İlk olarak mahalle baskısından ötürü kaçak elektrik kullanan kesiti süratlice kazandık. Güç kalitesinin somut artışını birinci gören ve kaçak elektriğe karşı gayretimize dayanak veren birinci kesim de bu küme oldu. Öbür bir kesim ise kaçak güç tabirini hala bilmeyen ve bunu hak olarak gören bir kısmın varlığı. Örneğin bir teyzemiz parasız elektriğin kaçağı mı olur demişti. Uzun yıllara yayılan bu anlayış, sıkıntının bir öteki temelini aksettiriyor. Biz bedelsiz hizmet olarak görülen bu anlayışı değiştirmek için çok çaba ettik. Kaçak elektriğin ne olduğunu, gücün bedelli olması gerektiğini kırsala gidip aktaran gezici araçlarımız var. Köylere kadar giderek bu durumu hala anlatmaya devam ediyoruz.

– Bu esnada karşılaştığınız zorluklar neler?
Kurumu birinci özelleştirdiğimizde yaralanan, hatta rehin alınan arkadaşlarımız oldu ve araçlarımıza ataklar gerçekleşti. Bölgedeki kolluk kuvvetlerinin de dayanağıyla mümkün olduğunca çaba ediyoruz. Bugün kırsal alanda yaptığımız yatırımların yarısına yakınını, kolluk kuvveti takviyesi olmadan bölgede yapamıyoruz. Yatırımı bile istemeyen bir kırsal abone kümemiz var fakat ikna edeceğiz. Bugüne kadar da daima iknayı kullandık ve algıyı yönetmeyi başardık. Bundan sonra da tıpkı formda devam edeceğiz.

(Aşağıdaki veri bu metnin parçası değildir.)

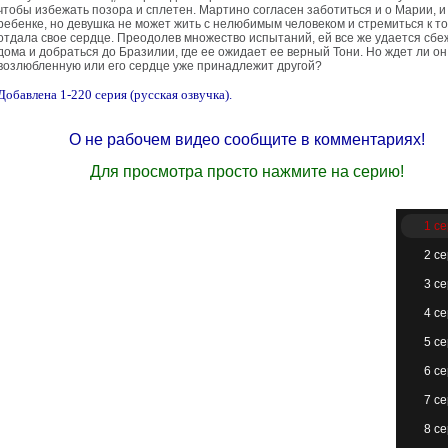
чтобы избежать позора и сплетен. Мартино согласен заботиться и о Марии, и
ребенке, но девушка не может жить с нелюбимым человеком и стремиться к то
отдала свое сердце. Преодолев множество испытаний, ей все же удается сбе
дома и добраться до Бразилии, где ее ожидает ее верный Тони. Но ждет ли он
возлюбленную или его сердце уже принадлежит другой?
Добавлена 1-220 серия (русская озвучка).
О не рабочем видео сообщите в комментариях!
Для просмотра просто нажмите на серию!
1 с
2 с
3 с
4 с
5 с
6 с
7 с
8 с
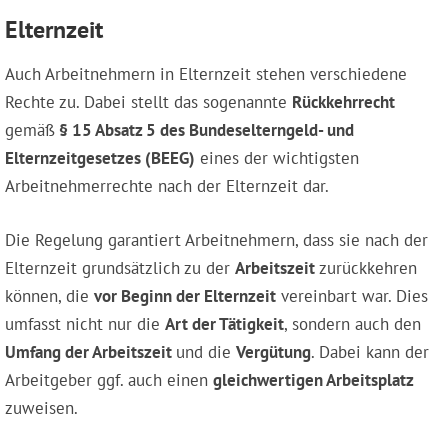
Elternzeit
Auch Arbeitnehmern in Elternzeit stehen verschiedene
Rechte zu. Dabei stellt das sogenannte
Rückkehrrecht
gemäß
§ 15 Absatz 5 des Bundeselterngeld- und
Elternzeitgesetzes (BEEG)
eines der wichtigsten
Arbeitnehmerrechte nach der Elternzeit dar.
Die Regelung garantiert Arbeitnehmern, dass sie nach der
Elternzeit grundsätzlich zu der
Arbeitszeit
zurückkehren
können, die
vor Beginn der Elternzeit
vereinbart war. Dies
umfasst nicht nur die
Art der Tätigkeit
, sondern auch den
Umfang der Arbeitszeit
und die
Vergütung
. Dabei kann der
Arbeitgeber ggf. auch einen
gleichwertigen Arbeitsplatz
zuweisen.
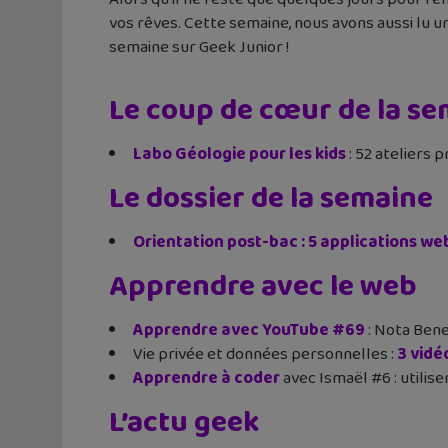
vos rêves. Cette semaine, nous avons aussi lu u
semaine sur Geek Junior !
Le coup de cœur de la se
Labo Géologie pour les kids
: 52 ateliers 
Le dossier de la semaine
Orientation post-bac : 5 applications we
Apprendre avec le web
Apprendre avec YouTube #69
: Nota Bene
Vie privée et données personnelles :
3 vidé
Apprendre à coder
avec Ismaël #6 : utili
L’actu geek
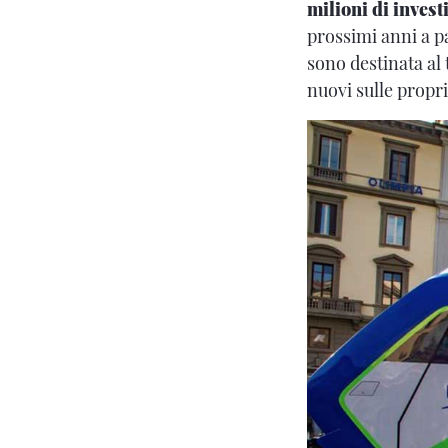
milioni di inves
prossimi anni a pa
sono destinata al 
nuovi sulle propri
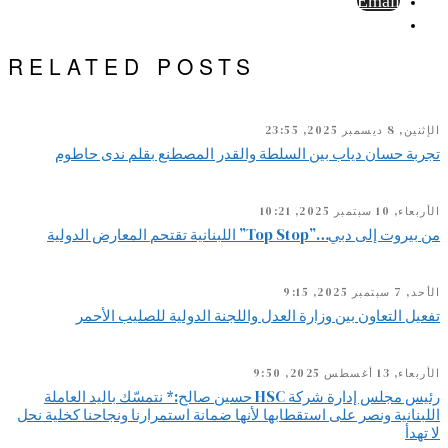
Email
RELATED POSTS
الإثنين, 8 ديسمبر 2025, 23:55
تجربة حسان دياب بين السلطة والقدر المصطنع بقلم ندى حاطوم
الأربعاء, 10 سبتمبر 2025, 10:21
من بيروت إلى دبي…”Top Stop” اللبنانية تقتحم المعارض الدولية
الأحد, 7 سبتمبر 2025, 9:15
تفعيل التعاون بين وزارة العدل واللجنة الدولية للصليب الأحمر
الأربعاء, 13 أغسطس 2025, 9:50
رئيس مجلس إدارة شركة HSC حسين صالح:* نتمسّك باليد العاملة
اللبنانية ونصر على استقطابها لأنها ضمانة استمرارنا ونجاحنا كخلية نحل
لا تهدأ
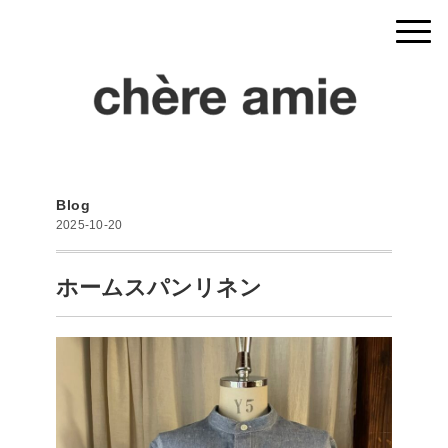
Blog
2025-10-20
ホームスパンリネン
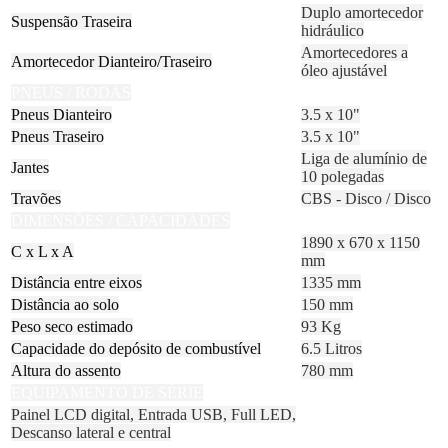
Duplo amortecedor
Suspensão Traseira
hidráulico
Amortecedores a
Amortecedor Dianteiro/Traseiro
óleo ajustável
PNEUS / RODAS
Pneus Dianteiro
3.5 x 10"
Pneus Traseiro
3.5 x 10"
Liga de alumínio de
Jantes
10 polegadas
Travões
CBS - Disco / Disco
DIMENSÕES / CAPACIDADES
1890 x 670 x 1150
C x L x A
mm
Distância entre eixos
1335 mm
Distância ao solo
150 mm
Peso seco estimado
93 Kg
Capacidade do depósito de combustível
6.5 Litros
Altura do assento
780 mm
EQUIPAMENTO DE SÉRIE
Painel LCD digital, Entrada USB, Full LED,
Descanso lateral e central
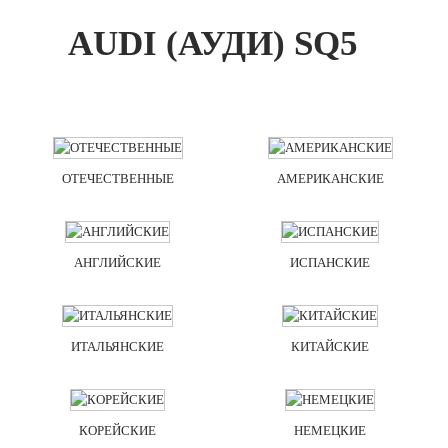
AUDI (АУДИ) SQ5
ОТЕЧЕСТВЕННЫЕ
АМЕРИКАНСКИЕ
АНГЛИЙСКИЕ
ИСПАНСКИЕ
ИТАЛЬЯНСКИЕ
КИТАЙСКИЕ
КОРЕЙСКИЕ
НЕМЕЦКИЕ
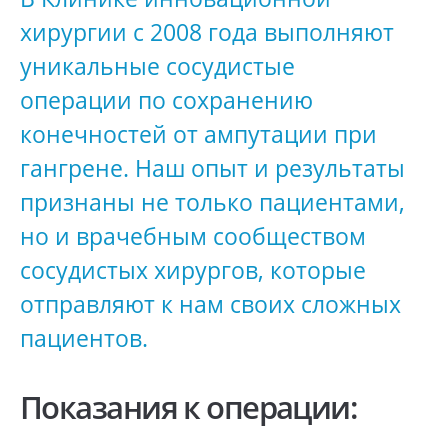
хирургии с 2008 года выполняют
уникальные сосудистые
операции по сохранению
конечностей от ампутации при
гангрене. Наш опыт и результаты
признаны не только пациентами,
но и врачебным сообществом
сосудистых хирургов, которые
отправляют к нам своих сложных
пациентов.
Показания к операции:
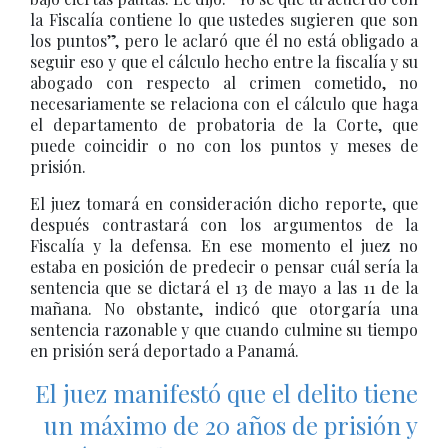
la Fiscalía contiene lo que ustedes sugieren que son
los puntos”, pero le aclaró que él no está obligado a
seguir eso y que el cálculo hecho entre la fiscalía y su
abogado con respecto al crimen cometido, no
necesariamente se relaciona con el cálculo que haga
el departamento de probatoria de la Corte, que
puede coincidir o no con los puntos y meses de
prisión.
El juez tomará en consideración dicho reporte, que
después contrastará con los argumentos de la
Fiscalía y la defensa. En ese momento el juez no
estaba en posición de predecir o pensar cuál sería la
sentencia que se dictará el 13 de mayo a las 11 de la
mañana. No obstante, indicó que otorgaría una
sentencia razonable y que cuando culmine su tiempo
en prisión será deportado a Panamá.
El juez manifestó que el delito tiene
un máximo de 20 años de prisión y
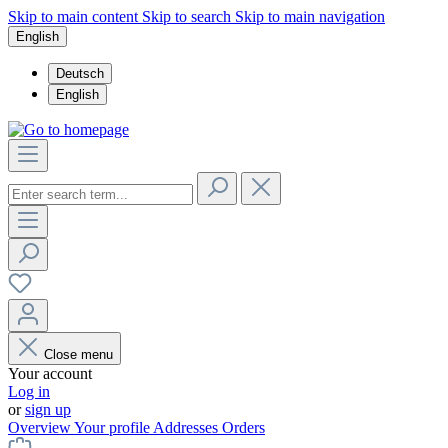
Skip to main content
Skip to search
Skip to main navigation
English
Deutsch
English
Close menu
Your account
Log in
or
sign up
Overview
Your profile
Addresses
Orders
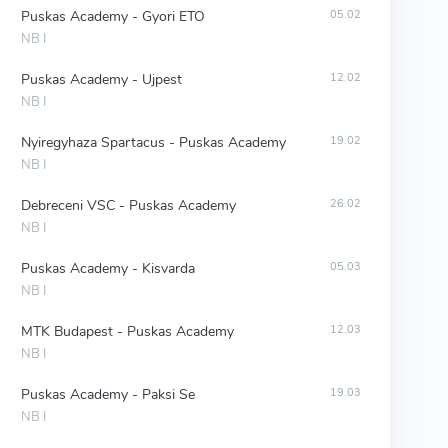
Puskas Academy - Gyori ETO
05.02
NB I
Puskas Academy - Ujpest
12.02
NB I
Nyiregyhaza Spartacus - Puskas Academy
19.02
NB I
Debreceni VSC - Puskas Academy
26.02
NB I
Puskas Academy - Kisvarda
05.03
NB I
MTK Budapest - Puskas Academy
12.03
NB I
Puskas Academy - Paksi Se
19.03
NB I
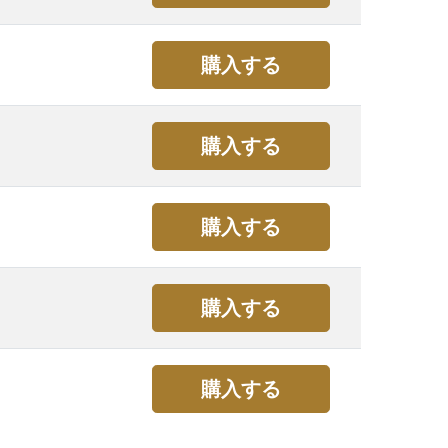
購入する
購入する
購入する
購入する
購入する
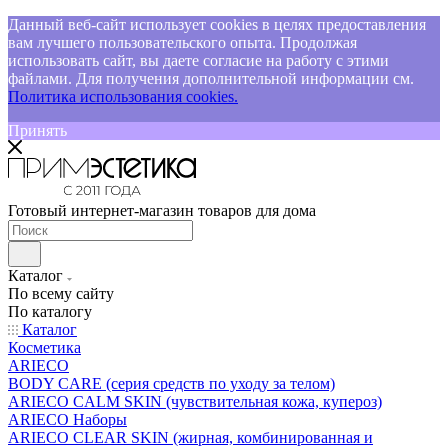
Данный веб-сайт использует cookies в целях предоставления
вам лучшего пользовательского опыта. Продолжая
использовать сайт, вы даете согласие на работу с этими
файлами. Для получения дополнительной информации см.
Политика использования cookies.
Принять
Готовый интернет-магазин товаров для дома
Каталог
По всему сайту
По каталогу
Каталог
Косметика
ARIECO
BODY CARE (серия средств по уходу за телом)
ARIECO CALM SKIN (чувствительная кожа, купероз)
ARIECO Наборы
ARIECO CLEAR SKIN (жирная, комбинированная и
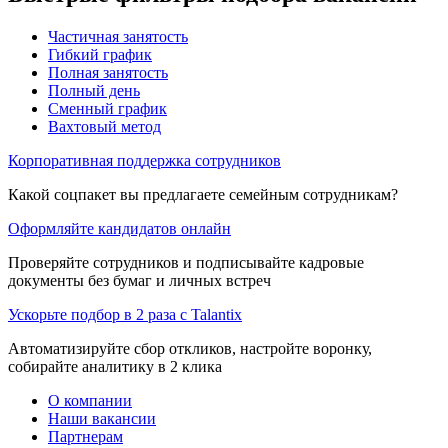
Частичная занятость
Гибкий график
Полная занятость
Полный день
Сменный график
Вахтовый метод
Корпоративная поддержка сотрудников
Какой соцпакет вы предлагаете семейным сотрудникам?
Оформляйте кандидатов онлайн
Проверяйте сотрудников и подписывайте кадровые
документы без бумаг и личных встреч
Ускорьте подбор в 2 раза с Talantix
Автоматизируйте сбор откликов, настройте воронку,
собирайте аналитику в 2 клика
О компании
Наши вакансии
Партнерам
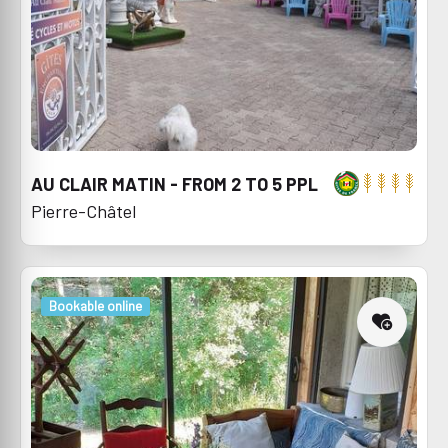
AU CLAIR MATIN - FROM 2 TO 5 PPL
Pierre-Châtel
Bookable online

Ancak ziraî sulama yüklü bölümden bir kısmı kaçak elektrik kullanımını rant olarak görüyor. Ortalamada en düşük ya da orta düzeyde bir çiftçinin yıllık 1-2 milyon liralık elektrik faturasından bahsediyoruz. Elbette bu ölçüsü ödememek büyük bir rant. Münasebetiyle bize daha şiddetli davranabiliyorlar. Onlarla da tek ve en değerli gayretimiz güçlerini kesmek. Zira bu bahsettiğimiz kitle yasal yollarla ilgili de önlem alıyor. Örneğin aboneliği kendi ismine değil, annesinin, babasının yahut vefat eden dedesinin ismine alanlar oluyor. Hasebiyle bazen yasal tabanda tıkanabiliyoruz. 2024 yılı için çok önemli kararımız var. Bize yıllardır ödeme yapmayan çiftçimizi uyarıyoruz ve kendilerine mektuplar yazıyoruz.
– Kaçak elektrik yalnızca cebi değil aslında insan hayatını da ilgilendiriyor değil mi?
Maalesef o denli ve bölgemizde kaçak elektrik kullanan abonenin kendisi, o mevzuda çalışan, dışarıdan hizmet veren elektrikçilerle irtibata geçiyor. Çok önemli vefatlar oluyor ve bu sayı daima artıyor.
– Sürdürülebilirlik konusunda neler yapıyorsunuz?
7 bine yakın çalışanımızla bölgemizin en büyük istihdam sağlayan kurumuyuz. 7/24 anlayışıyla çalışıyor, çalışma arkadaşlarımızın yüzde 95’ini bölge insanımızdan alıyoruz. Kazandığımızı bölge insanımıza harcamayı düstur ediniyoruz. Yalnızca kaliteli güç vermekle kalmıyor; kültürel, sportif, eğitim üzere toplumsal yarar sağlayacak her alanda birçok projeye imza atıyoruz.